Capacity planning

Capacity in NexisOmni is bounded by database connections, not disk. Because every tenant lives in its own database (or its own schema on the shared tier), the platform’s headroom comes down to how many Postgres backends peak trading concurrency demands - and how well PgBouncer consolidates them. This page orients you to the levers; the full procedure, load test, and acceptance checks live in NexisOmni/docs/ops/tenancy-capacity-runbook.md.

The real constraint: connections, not disk

PostgreSQL is process-per-connection, so the binding limit is max_connections (default 100, tuned 200-500). Under database-per-tenant, each distinct tenant connection string opens its own connection pool, so without a pooler the ceiling is:

peak concurrent active tenants x MaxPoolSize  <=  Postgres max_connections

With the defaults (MaxPoolSize=20, max_connections=200) that is roughly 8-10 fully-busy tenants. Idle tenants hold zero backends, so far more can be registered - the wall is peak concurrency, and for a POS that concurrency is correlated because shops trade in the same hours.

How the tiers and the pooler change capacity

NexisOmni tenants sit on one of two tiers, and only the shared tier goes through PgBouncer.

Path	Routes to	Why
Shared-tier runtime requests	PgBouncer (transaction pooling)	Many tenants share a small set of backends; server connection returns to the pool at each commit
Dedicated-tier runtime requests	Direct to Postgres	Sole occupant of its own database keeps session-level features; its backend footprint is already bounded per tenant
Provisioning, migrations, advisory locks	Direct to Postgres	A transaction pooler cannot hold a session lock or run `CREATE DATABASE`

With PgBouncer in front of the shared tier, the model becomes:

active tenant DBs x PgBouncer default_pool_size  <=  Postgres max_connections

Because server connections are transaction-scoped, effective client concurrency far exceeds the backend count. This takes one server from roughly tens to roughly hundreds of active shared tenants. Beyond that, the ceiling is CPU and IO.

What to watch

The health signals that tell you whether capacity is holding:

Postgres client backend count stays under max_connections, and far below tenants x MaxPoolSize, throughout load.
p95 request latency holds under load, with no connection-exhaustion errors.
Idle tenants drop their backends within server_idle_timeout.
A shared tenant’s queries only ever touch its own schema (no cross-tenant rows) - the search_path isolation check.

When to scale or graduate

Three moves, in order of what saturates first:

Put PgBouncer in front of the shared tier once a single server approaches its unpooled ceiling of a few dozen active tenants. This is the largest single jump in headroom.
Graduate a hot tenant to the dedicated tier when one tenant outgrows sharing. Graduation builds a dedicated database for that tenant, on its current server by default or on a named target server passed as ?server= on the graduate call. See NexisOmni/docs/ops/tenant-graduation.md.
Add servers to the placement pool when one server’s CPU, IO, or operational windows saturate (low hundreds of databases, hardware-dependent).

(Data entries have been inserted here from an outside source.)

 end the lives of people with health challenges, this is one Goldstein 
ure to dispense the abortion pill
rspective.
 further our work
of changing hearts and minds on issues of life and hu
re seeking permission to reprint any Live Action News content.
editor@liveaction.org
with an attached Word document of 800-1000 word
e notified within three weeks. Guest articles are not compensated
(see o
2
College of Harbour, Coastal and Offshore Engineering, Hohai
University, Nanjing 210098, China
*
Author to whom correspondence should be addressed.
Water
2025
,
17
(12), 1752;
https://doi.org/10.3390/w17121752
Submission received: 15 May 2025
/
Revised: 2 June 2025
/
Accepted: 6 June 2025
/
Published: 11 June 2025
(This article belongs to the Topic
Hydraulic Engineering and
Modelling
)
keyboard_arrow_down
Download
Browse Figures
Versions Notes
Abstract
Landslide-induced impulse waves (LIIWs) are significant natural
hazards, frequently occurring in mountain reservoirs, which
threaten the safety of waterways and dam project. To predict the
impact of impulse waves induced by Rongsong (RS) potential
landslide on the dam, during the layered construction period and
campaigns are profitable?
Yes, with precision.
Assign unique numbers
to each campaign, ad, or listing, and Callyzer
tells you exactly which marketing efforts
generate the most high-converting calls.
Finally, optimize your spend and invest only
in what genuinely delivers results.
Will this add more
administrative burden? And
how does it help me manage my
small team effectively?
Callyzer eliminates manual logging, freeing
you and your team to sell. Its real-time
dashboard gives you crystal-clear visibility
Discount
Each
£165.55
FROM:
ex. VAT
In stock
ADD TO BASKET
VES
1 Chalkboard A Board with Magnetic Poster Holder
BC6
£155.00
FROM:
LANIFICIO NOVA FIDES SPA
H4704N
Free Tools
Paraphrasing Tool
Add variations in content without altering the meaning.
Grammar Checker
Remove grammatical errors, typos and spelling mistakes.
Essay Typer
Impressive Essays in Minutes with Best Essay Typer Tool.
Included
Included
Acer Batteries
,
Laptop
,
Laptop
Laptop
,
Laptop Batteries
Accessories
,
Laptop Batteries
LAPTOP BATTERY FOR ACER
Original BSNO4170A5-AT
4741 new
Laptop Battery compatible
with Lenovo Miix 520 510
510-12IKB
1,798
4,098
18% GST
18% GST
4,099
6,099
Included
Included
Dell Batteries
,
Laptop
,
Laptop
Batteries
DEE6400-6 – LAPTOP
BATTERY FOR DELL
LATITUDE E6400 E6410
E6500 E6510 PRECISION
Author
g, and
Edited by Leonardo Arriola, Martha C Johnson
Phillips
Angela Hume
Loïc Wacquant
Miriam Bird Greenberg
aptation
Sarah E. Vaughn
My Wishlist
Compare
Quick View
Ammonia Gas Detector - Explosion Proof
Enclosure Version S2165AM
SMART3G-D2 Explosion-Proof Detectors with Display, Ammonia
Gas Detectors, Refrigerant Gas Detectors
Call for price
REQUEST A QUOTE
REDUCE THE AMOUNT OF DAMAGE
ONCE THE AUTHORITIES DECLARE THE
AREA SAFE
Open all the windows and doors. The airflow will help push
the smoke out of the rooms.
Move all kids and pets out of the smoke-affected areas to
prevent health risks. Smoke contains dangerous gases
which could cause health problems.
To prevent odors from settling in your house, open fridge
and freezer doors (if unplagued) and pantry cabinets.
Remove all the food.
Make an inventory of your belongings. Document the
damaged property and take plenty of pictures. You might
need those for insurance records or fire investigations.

New tenants spread across the pool by LeastLoaded or RoundRobin; existing tenants stay where they are. The connection-budget formula then applies per server.

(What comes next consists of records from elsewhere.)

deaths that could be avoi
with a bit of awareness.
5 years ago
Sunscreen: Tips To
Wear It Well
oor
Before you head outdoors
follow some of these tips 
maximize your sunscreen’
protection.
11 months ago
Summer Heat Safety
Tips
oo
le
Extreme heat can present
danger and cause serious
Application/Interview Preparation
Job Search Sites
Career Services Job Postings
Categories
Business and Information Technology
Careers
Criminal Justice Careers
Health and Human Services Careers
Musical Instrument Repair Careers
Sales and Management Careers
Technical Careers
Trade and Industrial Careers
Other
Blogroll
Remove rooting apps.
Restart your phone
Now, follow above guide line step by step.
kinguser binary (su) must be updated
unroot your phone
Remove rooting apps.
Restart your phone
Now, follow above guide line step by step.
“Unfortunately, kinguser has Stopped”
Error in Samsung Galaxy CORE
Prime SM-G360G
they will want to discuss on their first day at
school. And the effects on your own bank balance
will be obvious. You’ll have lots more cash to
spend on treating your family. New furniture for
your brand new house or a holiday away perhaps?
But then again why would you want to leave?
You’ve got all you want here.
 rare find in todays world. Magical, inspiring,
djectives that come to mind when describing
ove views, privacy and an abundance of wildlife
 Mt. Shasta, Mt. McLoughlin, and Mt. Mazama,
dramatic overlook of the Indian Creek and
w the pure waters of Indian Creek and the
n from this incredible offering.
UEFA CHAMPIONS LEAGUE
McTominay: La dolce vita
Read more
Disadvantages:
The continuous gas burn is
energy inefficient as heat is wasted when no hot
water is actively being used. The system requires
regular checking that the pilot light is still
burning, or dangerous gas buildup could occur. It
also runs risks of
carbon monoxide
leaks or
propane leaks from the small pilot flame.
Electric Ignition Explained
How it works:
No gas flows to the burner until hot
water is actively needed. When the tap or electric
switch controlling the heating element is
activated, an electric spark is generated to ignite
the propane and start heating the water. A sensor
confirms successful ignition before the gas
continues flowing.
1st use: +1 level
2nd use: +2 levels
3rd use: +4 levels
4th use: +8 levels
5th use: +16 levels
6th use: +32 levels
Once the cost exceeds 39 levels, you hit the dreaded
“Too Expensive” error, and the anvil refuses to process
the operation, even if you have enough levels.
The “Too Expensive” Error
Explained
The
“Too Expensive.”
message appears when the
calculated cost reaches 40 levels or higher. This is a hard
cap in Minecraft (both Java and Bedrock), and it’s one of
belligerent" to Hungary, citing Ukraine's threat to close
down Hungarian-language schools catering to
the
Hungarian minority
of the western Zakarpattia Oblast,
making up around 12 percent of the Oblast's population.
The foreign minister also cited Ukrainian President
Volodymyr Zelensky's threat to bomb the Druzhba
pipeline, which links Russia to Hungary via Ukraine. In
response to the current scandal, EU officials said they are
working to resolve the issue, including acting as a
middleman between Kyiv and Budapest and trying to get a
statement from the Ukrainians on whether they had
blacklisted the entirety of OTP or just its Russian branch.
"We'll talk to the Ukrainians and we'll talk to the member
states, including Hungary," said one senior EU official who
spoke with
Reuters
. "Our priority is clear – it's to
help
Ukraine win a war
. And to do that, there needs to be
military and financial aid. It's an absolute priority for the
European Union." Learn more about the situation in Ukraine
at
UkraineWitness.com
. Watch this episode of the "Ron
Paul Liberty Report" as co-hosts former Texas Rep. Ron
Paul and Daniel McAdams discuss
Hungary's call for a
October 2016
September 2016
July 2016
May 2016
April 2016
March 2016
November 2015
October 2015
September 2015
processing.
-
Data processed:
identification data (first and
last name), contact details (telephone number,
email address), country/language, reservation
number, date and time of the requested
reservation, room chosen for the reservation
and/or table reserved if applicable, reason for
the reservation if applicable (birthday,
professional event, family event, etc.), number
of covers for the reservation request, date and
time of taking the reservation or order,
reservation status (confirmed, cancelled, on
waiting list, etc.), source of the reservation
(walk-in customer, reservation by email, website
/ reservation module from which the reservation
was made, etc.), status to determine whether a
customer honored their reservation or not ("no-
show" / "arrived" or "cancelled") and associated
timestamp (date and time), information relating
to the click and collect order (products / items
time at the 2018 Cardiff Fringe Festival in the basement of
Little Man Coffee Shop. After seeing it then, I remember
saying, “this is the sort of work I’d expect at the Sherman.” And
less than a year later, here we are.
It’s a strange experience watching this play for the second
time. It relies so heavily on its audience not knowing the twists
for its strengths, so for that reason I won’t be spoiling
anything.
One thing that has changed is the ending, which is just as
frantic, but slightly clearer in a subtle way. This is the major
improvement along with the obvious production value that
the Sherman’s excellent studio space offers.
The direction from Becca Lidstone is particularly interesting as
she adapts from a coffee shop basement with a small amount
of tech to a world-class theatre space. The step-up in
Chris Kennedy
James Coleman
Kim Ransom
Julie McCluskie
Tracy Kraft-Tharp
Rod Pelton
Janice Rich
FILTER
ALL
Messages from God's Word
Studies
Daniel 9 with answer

Where the full runbook lives

This page is an orientation. The authoritative procedure - bringing PgBouncer up, the auth_query and per-tenant-role setup, the k6 load test, the acceptance checklist, and the multi-server placement rules - is NexisOmni/docs/ops/tenancy-capacity-runbook.md. Read it alongside ADR-0020 (per-tenant pool bounds) and ADR-0022 (the scaling ladder).